Search code examples
python-3.xamazon-web-servicesaws-lambdaamazon-emraws-step-functions

How to terminate an EMR Cluster from Lambda when all Steps are COMPLETE?


I am trying to figure out how I can terminate an EMR cluster successfully once all the steps submitted to it are 'COMPLETED'|'CANCELLED'|'FAILED'|'INTERRUPTED'. There are three Lambda functions.

  • Lambda 1: Does some work and creates EMR. Triggers Lambda 2 by passing steps and cluster ID through event.
  • Lambda 2: Submits the steps received from Lambda 1 to the cluster ID received from the same.
  • Lambda 3: Submits a final step and then should send a request for termination when all steps are 'COMPLETED'|'CANCELLED'|'FAILED'|'INTERRUPTED'.

I've done till Lambda 3's step submission, but unable to do the rest.

I have successfully created EMR through:

conn = boto3.client("emr")
cluster_id = conn.run_job_flow()

submitted steps through:

conn = boto3.client("emr")
action = conn.add_job_flow_steps(JobFlowId=cluster_id, Steps=event["steps"])

Now how can this termination be triggered only on the given condition? I saw the boto3 API doc which has client.terminate_job_flows(), but this function doesn't wait for the steps to finish or fail and directly hits the termination process.

■ **Data rows**
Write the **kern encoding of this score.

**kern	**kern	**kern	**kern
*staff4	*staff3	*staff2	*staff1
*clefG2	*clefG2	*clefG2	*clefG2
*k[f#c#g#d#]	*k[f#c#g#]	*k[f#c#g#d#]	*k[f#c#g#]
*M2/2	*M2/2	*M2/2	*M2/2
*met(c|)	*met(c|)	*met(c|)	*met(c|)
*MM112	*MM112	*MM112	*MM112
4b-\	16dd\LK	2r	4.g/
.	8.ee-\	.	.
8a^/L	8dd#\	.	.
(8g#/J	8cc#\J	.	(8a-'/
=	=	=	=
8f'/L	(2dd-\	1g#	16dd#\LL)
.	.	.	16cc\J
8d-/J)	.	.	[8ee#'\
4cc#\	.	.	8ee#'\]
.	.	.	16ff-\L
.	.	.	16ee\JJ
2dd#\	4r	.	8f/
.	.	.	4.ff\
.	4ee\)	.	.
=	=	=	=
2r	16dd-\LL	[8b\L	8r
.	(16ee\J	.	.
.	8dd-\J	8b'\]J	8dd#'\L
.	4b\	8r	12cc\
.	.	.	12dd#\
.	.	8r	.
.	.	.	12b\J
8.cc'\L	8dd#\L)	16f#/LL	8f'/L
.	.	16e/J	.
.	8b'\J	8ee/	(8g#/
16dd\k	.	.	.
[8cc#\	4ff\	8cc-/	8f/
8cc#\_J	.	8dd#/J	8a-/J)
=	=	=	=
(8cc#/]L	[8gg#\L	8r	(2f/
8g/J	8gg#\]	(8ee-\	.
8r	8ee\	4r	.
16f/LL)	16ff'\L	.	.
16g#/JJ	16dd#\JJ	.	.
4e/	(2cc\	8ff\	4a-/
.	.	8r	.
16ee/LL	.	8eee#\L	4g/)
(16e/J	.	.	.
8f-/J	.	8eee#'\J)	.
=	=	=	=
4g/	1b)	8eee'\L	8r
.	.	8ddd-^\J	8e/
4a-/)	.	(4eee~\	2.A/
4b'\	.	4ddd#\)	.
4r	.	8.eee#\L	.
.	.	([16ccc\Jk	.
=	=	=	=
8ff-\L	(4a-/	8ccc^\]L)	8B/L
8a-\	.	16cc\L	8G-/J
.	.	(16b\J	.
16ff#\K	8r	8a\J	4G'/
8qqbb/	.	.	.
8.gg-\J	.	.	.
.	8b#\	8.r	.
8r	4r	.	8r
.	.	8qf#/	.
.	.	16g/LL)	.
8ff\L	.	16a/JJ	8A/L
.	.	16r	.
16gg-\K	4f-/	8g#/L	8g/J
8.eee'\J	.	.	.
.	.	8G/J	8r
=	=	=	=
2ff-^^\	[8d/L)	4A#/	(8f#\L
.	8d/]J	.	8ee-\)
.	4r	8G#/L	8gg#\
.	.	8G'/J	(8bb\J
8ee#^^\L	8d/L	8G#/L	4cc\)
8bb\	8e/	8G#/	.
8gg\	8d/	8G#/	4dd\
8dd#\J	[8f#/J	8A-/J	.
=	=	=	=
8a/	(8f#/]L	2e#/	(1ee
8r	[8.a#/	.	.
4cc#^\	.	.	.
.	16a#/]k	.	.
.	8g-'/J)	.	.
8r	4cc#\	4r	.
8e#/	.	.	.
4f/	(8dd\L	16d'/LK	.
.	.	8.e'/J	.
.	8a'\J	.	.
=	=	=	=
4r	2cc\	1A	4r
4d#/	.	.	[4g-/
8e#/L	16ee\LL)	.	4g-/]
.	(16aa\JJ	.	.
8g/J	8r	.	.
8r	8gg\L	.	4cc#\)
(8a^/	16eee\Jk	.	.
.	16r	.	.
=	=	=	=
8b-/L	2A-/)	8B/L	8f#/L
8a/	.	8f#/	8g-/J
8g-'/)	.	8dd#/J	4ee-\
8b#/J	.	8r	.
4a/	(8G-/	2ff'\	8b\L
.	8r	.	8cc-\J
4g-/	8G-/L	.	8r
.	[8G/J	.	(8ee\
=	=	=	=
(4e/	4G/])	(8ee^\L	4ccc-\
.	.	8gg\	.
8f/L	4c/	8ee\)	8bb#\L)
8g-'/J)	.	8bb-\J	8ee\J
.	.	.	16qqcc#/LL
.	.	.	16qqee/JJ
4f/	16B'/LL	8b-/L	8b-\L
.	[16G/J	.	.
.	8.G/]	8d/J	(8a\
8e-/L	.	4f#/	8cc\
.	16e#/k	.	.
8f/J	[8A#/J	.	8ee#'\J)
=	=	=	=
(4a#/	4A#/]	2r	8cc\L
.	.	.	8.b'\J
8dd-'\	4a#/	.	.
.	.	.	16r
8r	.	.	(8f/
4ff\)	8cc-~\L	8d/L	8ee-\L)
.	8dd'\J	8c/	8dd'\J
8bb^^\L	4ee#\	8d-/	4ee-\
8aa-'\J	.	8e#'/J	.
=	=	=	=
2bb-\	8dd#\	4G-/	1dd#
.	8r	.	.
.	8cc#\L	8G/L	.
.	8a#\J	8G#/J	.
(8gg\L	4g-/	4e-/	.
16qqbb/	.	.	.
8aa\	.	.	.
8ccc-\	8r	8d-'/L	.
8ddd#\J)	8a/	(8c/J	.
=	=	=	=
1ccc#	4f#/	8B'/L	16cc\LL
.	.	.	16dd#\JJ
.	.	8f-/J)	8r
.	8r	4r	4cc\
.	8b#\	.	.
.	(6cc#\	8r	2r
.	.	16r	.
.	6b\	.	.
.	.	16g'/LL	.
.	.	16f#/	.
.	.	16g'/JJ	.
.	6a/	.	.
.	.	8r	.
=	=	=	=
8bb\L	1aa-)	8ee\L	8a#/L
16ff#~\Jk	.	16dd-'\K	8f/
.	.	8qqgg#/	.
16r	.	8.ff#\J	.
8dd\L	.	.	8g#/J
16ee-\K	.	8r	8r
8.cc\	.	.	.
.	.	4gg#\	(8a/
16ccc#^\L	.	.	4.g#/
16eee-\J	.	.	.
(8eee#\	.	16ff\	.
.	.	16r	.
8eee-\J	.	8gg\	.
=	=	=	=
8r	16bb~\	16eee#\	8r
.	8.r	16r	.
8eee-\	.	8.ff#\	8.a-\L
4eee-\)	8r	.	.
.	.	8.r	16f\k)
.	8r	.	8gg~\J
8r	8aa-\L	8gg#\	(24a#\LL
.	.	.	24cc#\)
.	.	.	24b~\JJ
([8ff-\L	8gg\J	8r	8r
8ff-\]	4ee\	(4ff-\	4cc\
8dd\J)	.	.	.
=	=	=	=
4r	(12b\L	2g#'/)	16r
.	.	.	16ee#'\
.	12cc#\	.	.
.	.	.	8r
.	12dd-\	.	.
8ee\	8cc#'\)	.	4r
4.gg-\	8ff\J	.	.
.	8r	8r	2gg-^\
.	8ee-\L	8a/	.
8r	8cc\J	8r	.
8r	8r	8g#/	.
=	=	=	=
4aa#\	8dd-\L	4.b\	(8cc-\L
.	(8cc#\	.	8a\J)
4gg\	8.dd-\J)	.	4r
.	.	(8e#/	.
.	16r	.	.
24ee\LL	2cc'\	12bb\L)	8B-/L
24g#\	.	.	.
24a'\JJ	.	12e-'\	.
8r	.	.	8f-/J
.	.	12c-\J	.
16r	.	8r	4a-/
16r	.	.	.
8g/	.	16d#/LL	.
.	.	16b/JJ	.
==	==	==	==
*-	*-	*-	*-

■ **Set exercise 1**
In the EMR termination thread, rewrite the part that opens with the words containing "How to terminate" and closes with "steps are 'COMPLETED'|'CANCELLED'|'FAILED'|'INTERRUPTED'.", substituting "Function" for every occurrence of "Lambda".
■ **Set exercise 2**
Decide whether each statement below agrees with the EMR termination thread, and support each yes or no with the deciding words from the thread. (a) The setup uses three Lambda functions. (b) Lambda 2 creates the EMR cluster. (c) The client.terminate_job_flows() function waits for the steps to finish before terminating.

■ **Written response 1**
How to terminate an EMR Cluster from Function when all Steps are COMPLETE?


I am trying to figure out how I can terminate an EMR cluster successfully once all the steps submitted to it are 'COMPLETED'|'CANCELLED'|'FAILED'|'INTERRUPTED'. There are three Function functions.

  • Function 1: Does some work and creates EMR. Triggers Function 2 by passing steps and cluster ID through event.
  • Function 2: Submits the steps received from Function 1 to the cluster ID received from the same.
  • Function 3: Submits a final step and then should send a request for termination when all steps are 'COMPLETED'|'CANCELLED'|'FAILED'|'INTERRUPTED'.

■ **Written response 2**
(a) Yes: "There are three Lambda functions."
(b) No: "Lambda 1: Does some work and creates EMR."
(c) No: "this function doesn't wait for the steps to finish or fail and directly hits the termination process."